Волна тихо била о причал, качала зеленую бороду водорослей, облепивших старые, до черноты прогнившие сваи. Из темной глубины к свае выплыла огромная большеголовая рыбина и уставила круглые глаза на сидевшего на краю причала солдата.
Солдат был старый вояка, еще елизаветинский, невесть как попавший в Охотск. Глянув оторопело на рыбину, солдат с сердцем плюнул:
— Тьфу, нечисть… Не приведи господи!
Рыбина лениво вильнула хвостом и ушла в глубину. Солдат вытер рукавом заросший щетиной подбородок и плюнул еще раз. Не один год жил на берегу океана, а все не мог привыкнуть к морской рыбе. Уж больно велика, колюча и чертоподобна была она. Другого и не скажешь. Все карасики рязанские ему помнились из тихого пруда, на поверхности которого не шелохнется и опавший листок. Карасик бьется, играет в солнечных лучах, трепещет прозрачными плавниками. Красавца этого раз из воды выхватишь и всю жизнь будешь помнить.
— Эх, — вздохнул солдат, — карасики красные…
Со стоящих на банках кораблей донеслись удары склянок. Солдат руку подставил к корявому уху. Посчитал удары, но не поняв, который час, поднял к небу глаза. Так-то надежнее, какие еще склянки. На востоке уже высветлило до полнеба, и солдат решил, что вот-вот встанет солнышко. Заворочался, как воробей под застрехой, в проволглой от ночного тумана шинельке и поднялся на ноги. Знал: караульный начальник строг. Увидит, что на посту сидел, натрет холку. Но какой там караульный начальник? Охотск спал, раскинувшись на берегу океана. И еще ни одна труба не дымилась, не светилось ни одно окно. Даже собачьего брёха не слышно было. Да и на кораблях не угадывалось никакого движения. Вот склянки пробили, и все стихло. Только нептуньи золоченые морды поблескивали выше бушпритов, да четко над морем рисовались черные перекрестья мачт.
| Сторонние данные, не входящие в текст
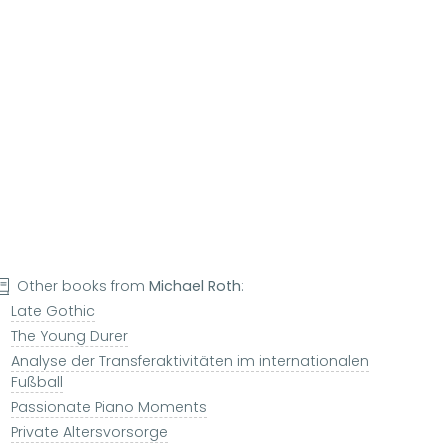
Other books from
Michael Roth
:
Late Gothic
The Young Durer
Analyse der Transferaktivitäten im internationalen
Fußball
Passionate Piano Moments
Private Altersvorsorge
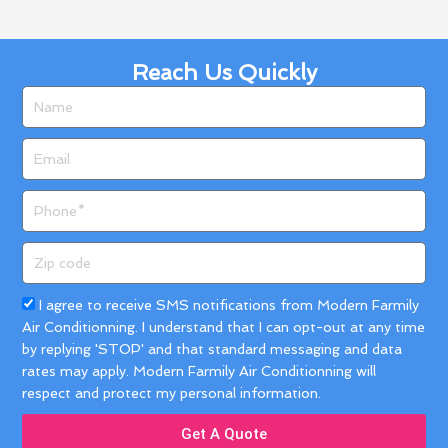
Reach Us Quickly
Name
Email
Phone
Zip
code
Acceptance
I agree to receive SMS notifications from Modern Farmily
Air Conditionning. I understand that I can opt-out at any time
by replying 'STOP' and that standard messaging and data
rates may apply. Modern Farmily Air Conditionning will
respect and protect my personal information.
Get A Quote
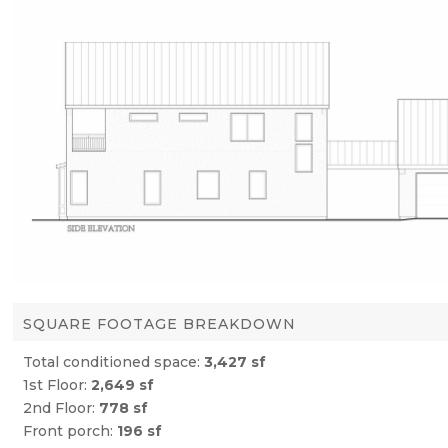
SQUARE FOOTAGE BREAKDOWN
Total conditioned space:
3,427 sf
1st Floor:
2,649 sf
2nd Floor:
778 sf
Front porch:
196 sf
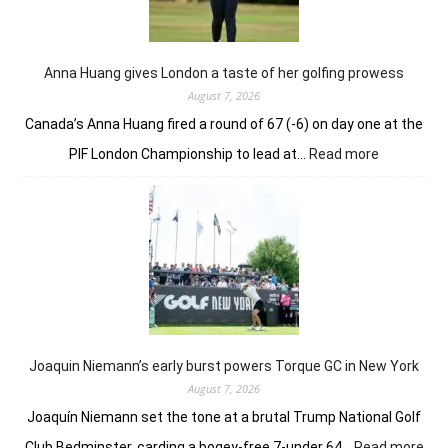
nerve
in
playoff
to
Anna Huang gives London a taste of her golfing prowess
win
August 7, 2026
Canada’s Anna Huang fired a round of 67 (-6) on day one at the
:
PIF London Championship to lead at…
Read more
Anna
Huang
gives
London
a
taste
of
her
golfing
prowess
Joaquin Niemann’s early burst powers Torque GC in New York
August 7, 2026
Joaquín Niemann set the tone at a brutal Trump National Golf
:
Club Bedminster, carding a bogey-free 7-under 64…
Read more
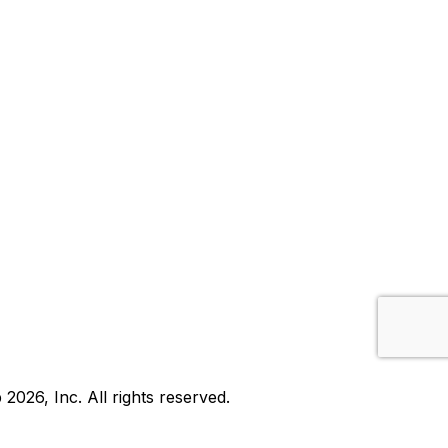
b
2026
, Inc. All rights reserved.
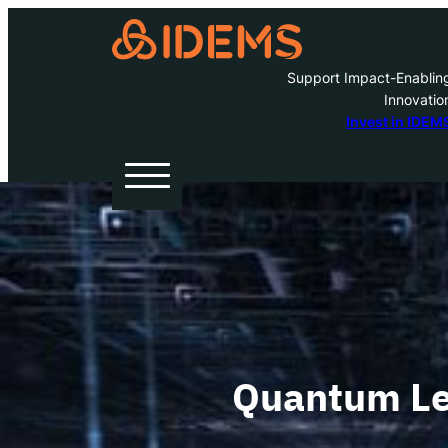
Support Impact-Enablin
Innovatio
A
Invest in IDEM
H
O
W
Quantum Le
Inve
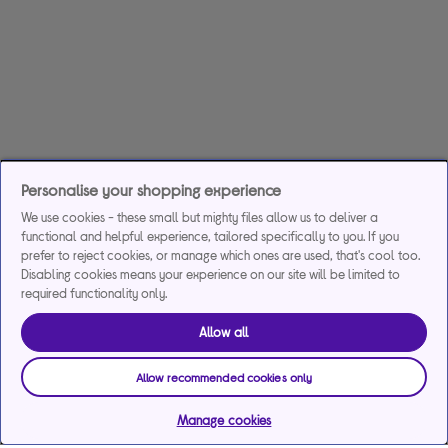
Personalise your shopping experience
We use cookies - these small but mighty files allow us to deliver a
functional and helpful experience, tailored specifically to you. If you
prefer to reject cookies, or manage which ones are used, that's cool too.
Disabling cookies means your experience on our site will be limited to
required functionality only.
Allow all
Allow recommended cookies only
Manage cookies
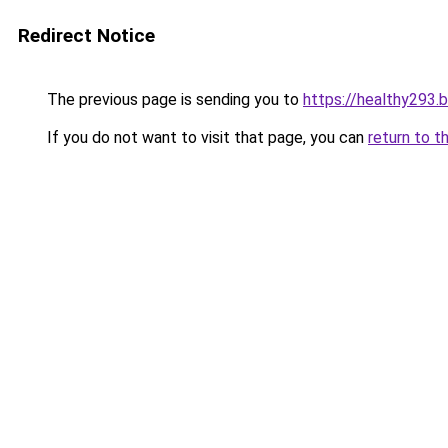
Redirect Notice
The previous page is sending you to
https://healthy293.
If you do not want to visit that page, you can
return to t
Волна по-прежнему, обещая штиль на море, чуть слышно била о причал. И вдруг в тишине чуткое солдатское ухо уловило какой-то звук. Будто бы тележные колеса простучали по камням. Понукание послышалось, и опять простучали колеса. Солдат насторожился. «Кого это нелегкая несет, — подумал, — в такой-то ранний час?» Увидел, из-за дальних домов выкатила запряженная гусем одвуконь телега. Угадал на телеге мужика и второго, трясущегося на соломе, разглядел. «Что за люди?» — с тревогой подумал солдат и подхватил ружье. Лицо по-начальственному набычил, шагнул с причала. Службу старый знал.
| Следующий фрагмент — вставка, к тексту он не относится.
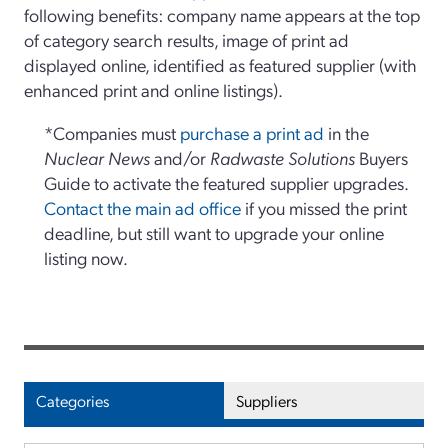
following benefits: company name appears at the top
of category search results, image of print ad
displayed online, identified as featured supplier (with
enhanced print and online listings).
*Companies must
purchase a print ad
in the
Nuclear News
and/or
Radwaste Solutions
Buyers
Guide to activate the featured supplier upgrades.
Contact the main ad office
if you missed the print
deadline, but still want to upgrade your online
listing now.
Categories
Suppliers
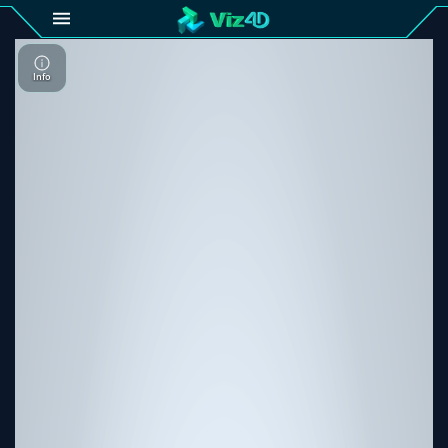
4D
Gallery
Viz4D
Fusion
Viz4D
Mesh
Pricing
Tutorial
Viz4D
Fusion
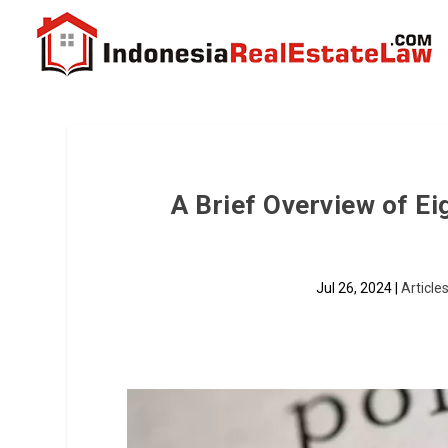
A Brief Overview of E
Jul 26, 2024
|
Article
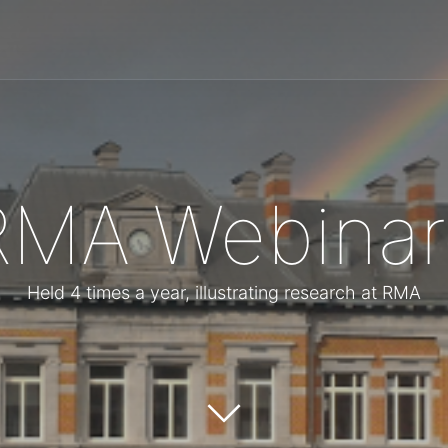
RMA Webinar
Held 4 times a year, illustrating research at RMA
Телега прокатила над морем и, простучав по камням, скатилась к воде. С телеги бойко соскочил мужик, что на соломе трясся, и шагнул к волне. Вошел в воду по колено. Нагнулся, зачерпнул полные ладони и в лицо плеснул. Громко засмеялся. Оборотился к солдату, с непонятливостью разглядывавшего это чудо: ишь ты, как разобрало человека — лицо водой морской, горькой омывает. Умыться, конечно, надо с дороги — так ступай к колодцу. Ключевая вода-то и мягка и освежит лучше. А в эту, похлебку соленую, что уж лезть? Солдат даже фыркнул с неудовольствием в нос. «Вот уж правда, — подумал, — избаловался народ».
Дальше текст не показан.